As a not-for-profit institution, credit unions do not have stockholders whose votes are weighted by the amount of stock they own. Credit unions are democratic, one-member-one-vote institutions. My credit union hosts a financial literacy center, is a member of the Credit Union National Association, and generates tens of thousands of dollars for the Capital Area Food Bank. According to the Credit Union National Association rate index, credit unions on average pay higher interest than banks on personal savings and checking accounts and charge lower interest on credit cards and loans.

In his 2009 encyclical Caritas in Veritate, Pope Benedict reminds us that “grave imbalances are produced when economic action, conceived merely as an engine for wealth creation, is detached from political action, conceived as a means for pursuing justice through redistribution.” In other words, when governments don’t properly regulate markets, then those same governments can’t ensure that their citizens are adequately provided for.

Are all credit unions created equal? Of course not. Some credit unions have minimized their investment in local communities. Some may not invest according to an aggressive social screen. Some have taken on more corporate customers or increased real estate lending portfolios, both of which expose them to broader market risks. And they often aren’t as convenient when it comes to online banking or ATMs (though this is changing rapidly).

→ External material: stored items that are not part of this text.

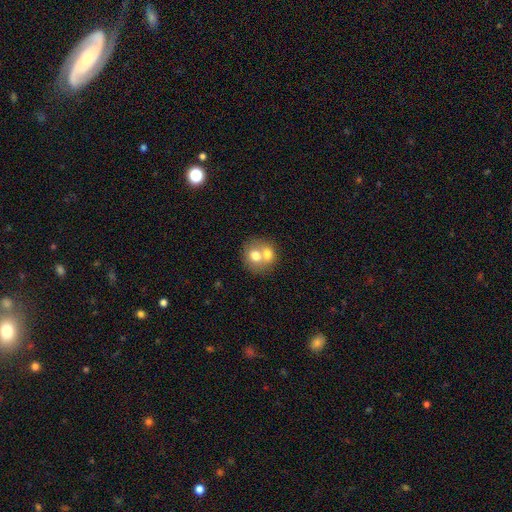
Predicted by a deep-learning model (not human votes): Overall: smooth (68%). How rounded: round (71%). Merging: merger (59%; none 31%).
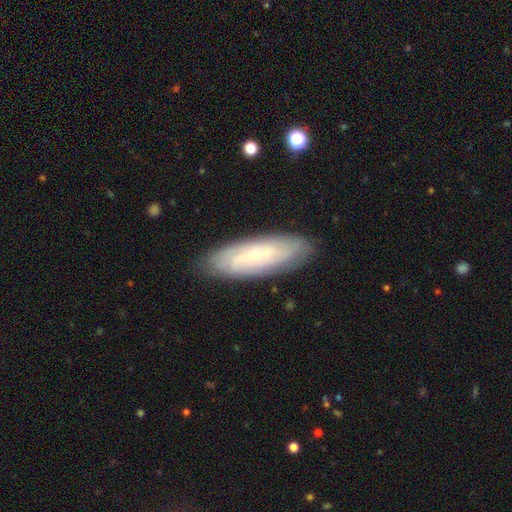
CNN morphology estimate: Smooth or featured? Predicted: featured or disk (p=0.62). Edge-on disk? Predicted: no (p=0.83). Bar? Predicted: no (p=0.77). Spiral arms? Predicted: yes (p=0.80). Bulge size? Predicted: small (p=0.81). Merging? Predicted: none (p=0.84).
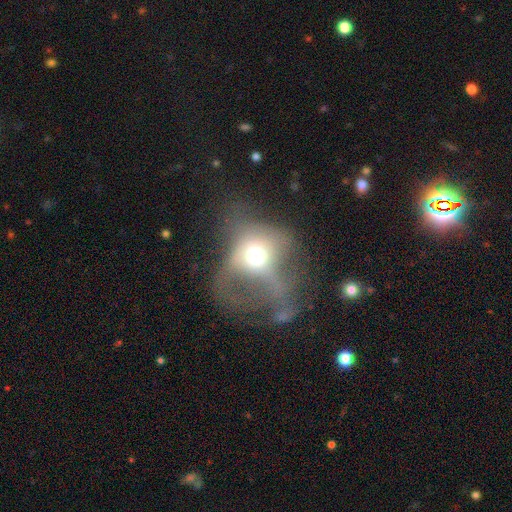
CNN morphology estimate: Smooth or featured? smooth (50%)
How rounded? round (67%)
Merging? major disturbance (60%)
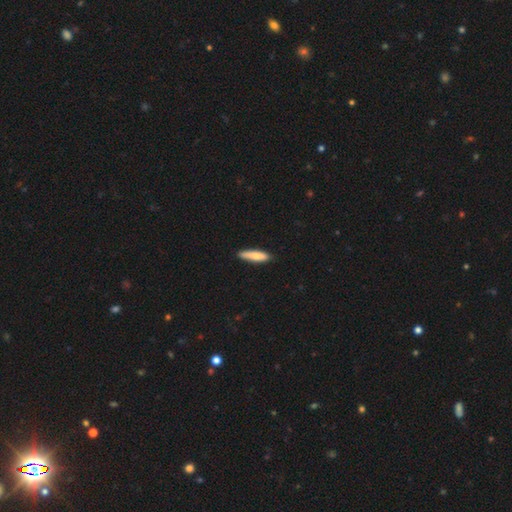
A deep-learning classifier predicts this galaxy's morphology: Smooth or featured? smooth (78%)
How rounded? cigar-shaped (79%)
Merging? none (87%)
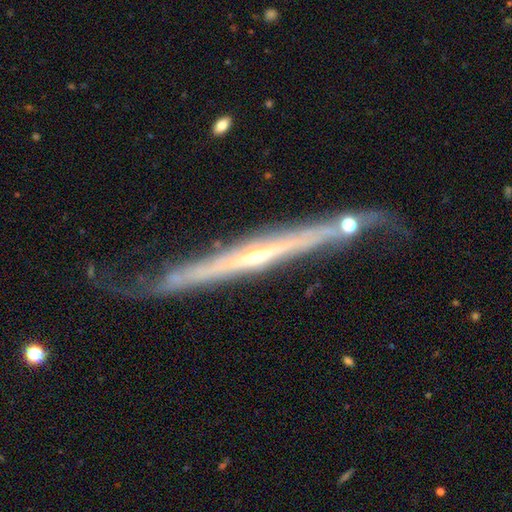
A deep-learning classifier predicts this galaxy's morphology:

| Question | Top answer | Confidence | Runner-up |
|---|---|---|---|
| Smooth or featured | featured or disk | 84% | smooth (10%) |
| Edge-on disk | yes | 89% | no (11%) |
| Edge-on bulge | rounded | 64% | none (33%) |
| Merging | none | 54% | minor disturbance (27%) |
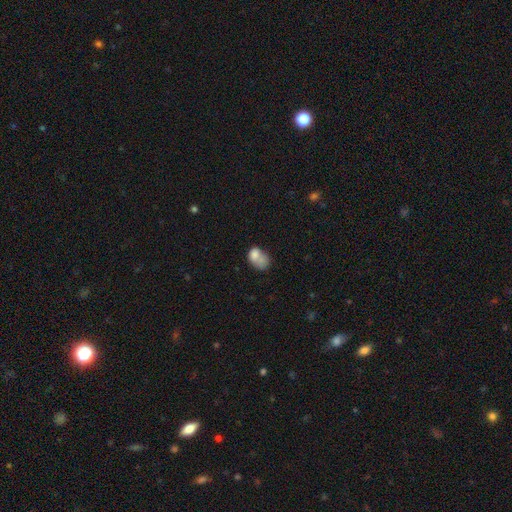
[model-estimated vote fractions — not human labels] Smooth or featured: smooth — 72% (featured or disk — 19%)
How rounded: in between — 71% (round — 28%)
Merging: merger — 38% (none — 25%)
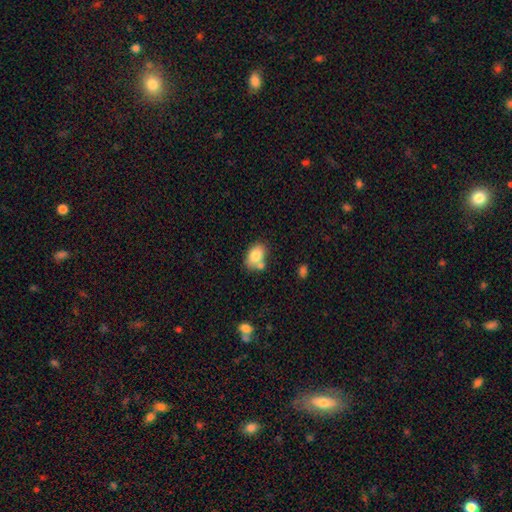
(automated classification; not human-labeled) Morphology: type=smooth (80%); roundness=in between (84%); merging=none (56%).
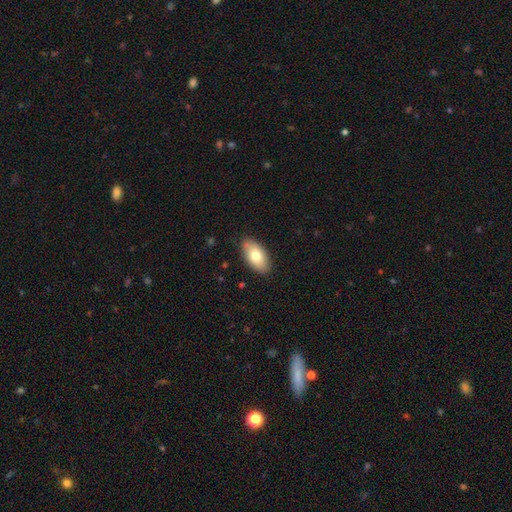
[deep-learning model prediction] Overall: smooth (76%). How rounded: in between (93%). Merging: none (85%).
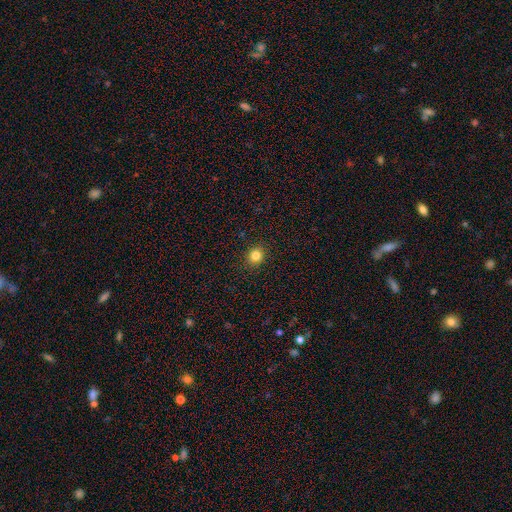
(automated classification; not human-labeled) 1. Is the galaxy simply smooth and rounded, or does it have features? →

One advantage of big banks is, well, they’re big—as in geographically spread out. If you move often it might be difficult to maintain relationships with a local bank. And if you regularly transfer money to accounts outside of your bank—and especially outside the United States—you’ll find big banks can accommodate this more smoothly.

If you consider moving your money from a big bank to a local bank, credit union, or other community development financial institution (CDFI), here are some questions to ask them: Where do you invest customers’ funds? Did you take bailout money? Do you sell your loans or hold them? What social screens do you have on your loans? How do you use your profit? What are your requirements for membership? Do you participate in “credit pools” or “shared banking” and with whom?

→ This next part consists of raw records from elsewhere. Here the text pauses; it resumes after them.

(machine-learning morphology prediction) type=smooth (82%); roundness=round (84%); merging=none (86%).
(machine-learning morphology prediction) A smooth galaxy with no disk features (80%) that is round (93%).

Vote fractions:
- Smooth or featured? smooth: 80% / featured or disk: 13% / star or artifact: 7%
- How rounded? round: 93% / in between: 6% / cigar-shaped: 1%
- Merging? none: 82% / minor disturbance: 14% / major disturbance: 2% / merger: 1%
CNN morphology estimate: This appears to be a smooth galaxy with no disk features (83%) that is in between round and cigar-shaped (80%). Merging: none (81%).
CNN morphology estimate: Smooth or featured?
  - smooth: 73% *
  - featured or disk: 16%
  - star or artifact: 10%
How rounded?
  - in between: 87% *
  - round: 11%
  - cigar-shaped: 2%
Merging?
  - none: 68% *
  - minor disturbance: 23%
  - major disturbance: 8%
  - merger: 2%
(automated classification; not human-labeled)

The U.S. Catholic population is currently about 77.7 million, just under 1 in 4 Americans. If every Catholic family moved its money from a big bank to a credit union—as an act of Catholic public witness—we could both stabilize our economy and evangelize for our church. There may even be a Catholic credit union near you.

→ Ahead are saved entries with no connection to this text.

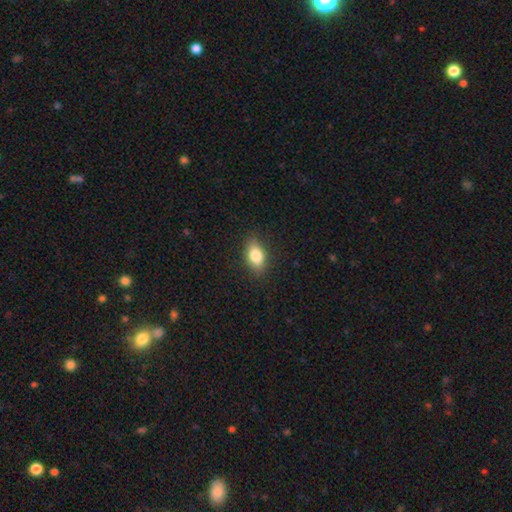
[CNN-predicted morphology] Smooth or featured?
  - smooth: 80% *
  - featured or disk: 11%
  - star or artifact: 8%
How rounded?
  - in between: 84% *
  - round: 10%
  - cigar-shaped: 6%
Merging?
  - none: 85% *
  - minor disturbance: 11%
  - major disturbance: 3%
  - merger: 1%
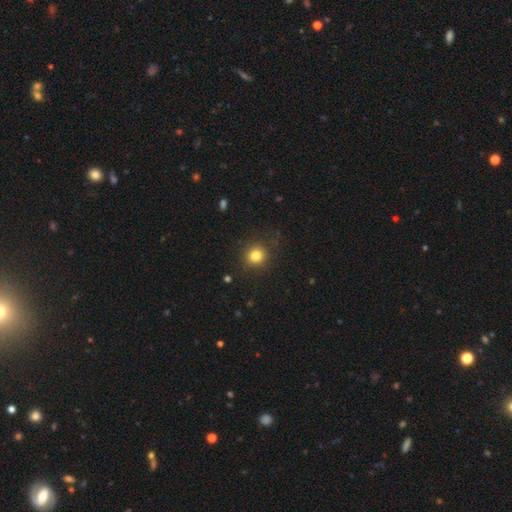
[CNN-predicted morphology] Q: Smooth or featured?
A: smooth (82%); runner-up: star or artifact (12%)
Q: How rounded?
A: round (89%); runner-up: in between (10%)
Q: Merging?
A: none (88%); runner-up: minor disturbance (8%)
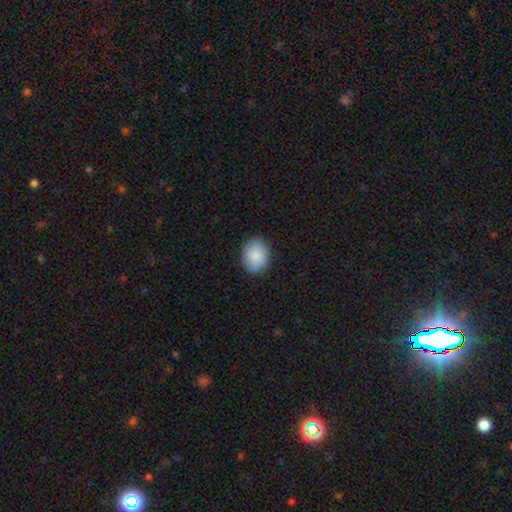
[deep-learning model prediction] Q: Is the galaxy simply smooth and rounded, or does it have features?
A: smooth — 89%.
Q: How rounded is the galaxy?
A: in between — 60%.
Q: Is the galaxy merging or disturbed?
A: none — 88%.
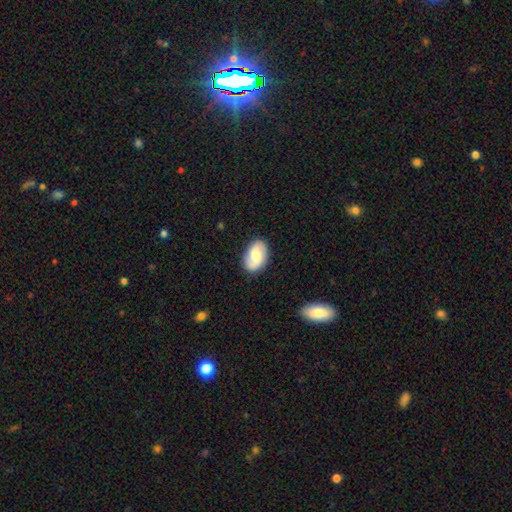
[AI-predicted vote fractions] This is possibly a featured or disk galaxy (47%, tied with smooth). Merging: clearly none (84%).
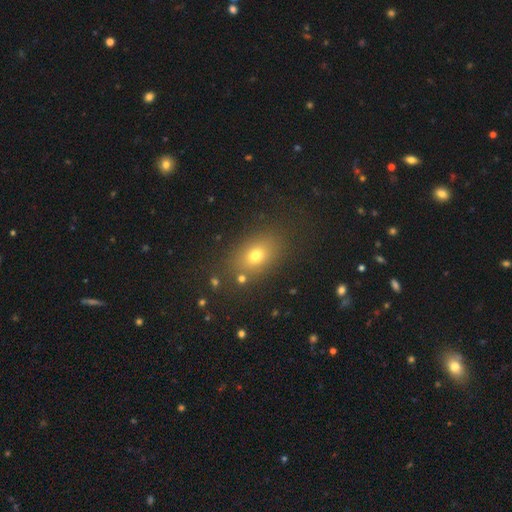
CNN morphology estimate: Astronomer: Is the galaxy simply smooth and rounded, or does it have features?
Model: smooth — 71%.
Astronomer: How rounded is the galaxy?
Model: in between — 71%.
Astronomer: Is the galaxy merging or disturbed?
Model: none — 82%.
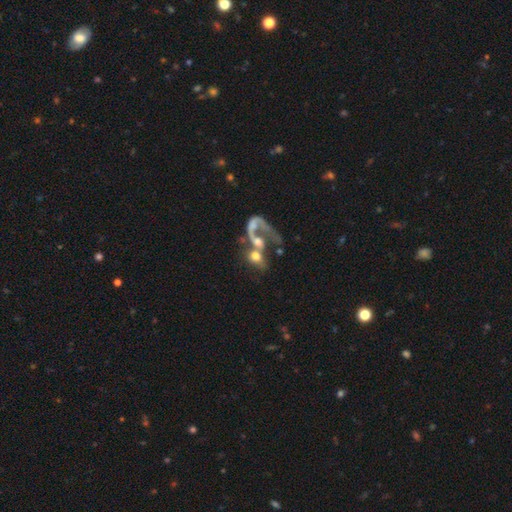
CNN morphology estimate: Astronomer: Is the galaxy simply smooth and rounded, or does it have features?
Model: featured or disk — 45%, tied with smooth at 45%.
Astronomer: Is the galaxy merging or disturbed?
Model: merger — 65%.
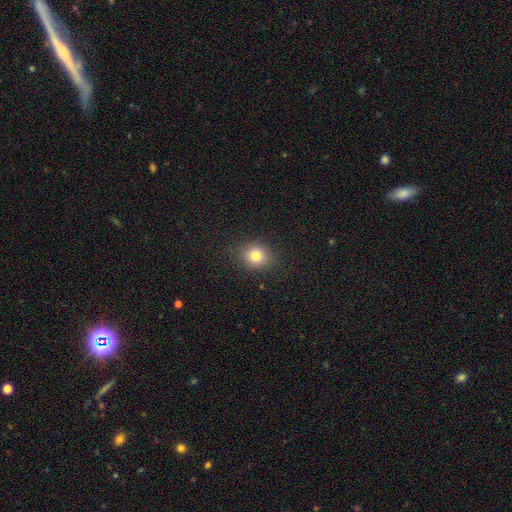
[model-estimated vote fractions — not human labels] Smooth or featured: smooth — 80% (star or artifact — 12%)
How rounded: round — 74% (in between — 26%)
Merging: none — 87% (minor disturbance — 8%)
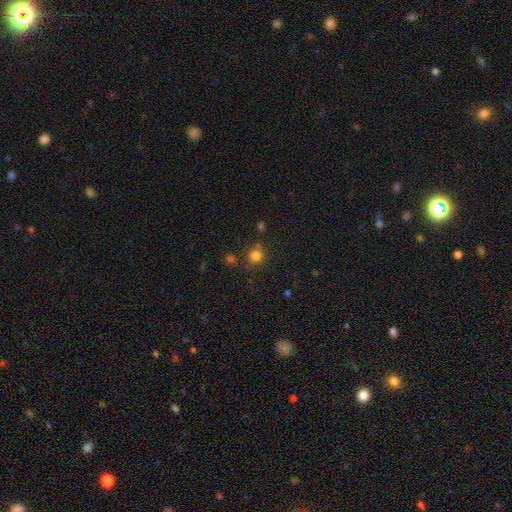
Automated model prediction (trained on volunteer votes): Smooth or featured? Predicted: smooth (p=0.79). How rounded? Predicted: round (p=0.92). Merging? Predicted: none (p=0.77).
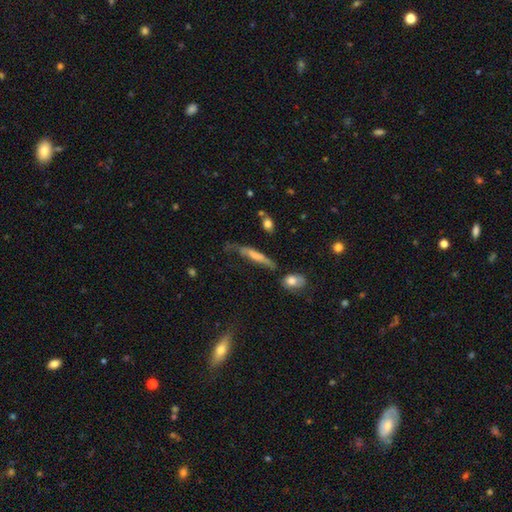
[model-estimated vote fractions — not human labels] Smooth or featured? Predicted: smooth (p=0.56). How rounded? Predicted: cigar-shaped (p=0.81). Merging? Predicted: none (p=0.40).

I no longer have a savings passbook and my tithing isn’t through a Lenten milk carton, but my money is once again helping people. And that’s what money should be about—building strong relationships in the service and love of God. What’s your money doing?

"And the survey says..."

1. I currently do my banking with:

43% - A credit union.
17% - One of the big banks.
13% - A small community bank.
24% - Some combination of the above.
3% - Other

2. I have moved, or plan to move, my money from a big bank to a credit union. 

54% - Agree
27% - Disagree
19% - Other

Representative of “other”:
“My personal and business banking circumstances are a nightmare of entanglements. Switching would have to be well thought out and carefully planned.”
“I already have my money in a small community bank.”

3. Credit unions are fine for smaller personal accounts but not for things like home loans and retirement savings.

9% - Agree
84% - Disagree
7% - Other

Representative of “other”:
“It depends on the credit union and its community ties.”

4. I couldn’t give up the convenience of having an account with one of the big banks.

10% - Agree
83% - Disagree
7% - Other

5. I feel more confident having my money in a big bank than having it in a local credit union.

6% - Agree
89% - Disagree
5% - Other

6. Where I invest my money has nothing to do with my faith.

20% - Agree
76% - Disagree
4% - Other

7. I believe what caused the economic recession was:

33% - Lack of government regulation on big banks.
22% - Big banks’ speculative investing.
17% - Predatory lenders.
2% - Irresponsible borrowers.
26% - Other

Representative of “other”:
“A combination of all of the above.”
“Greed and a lack of morality.”

This article appeared in the February 2013 issue of  U.S. Catholic (Vol. 78, No. 2, pages 27-30).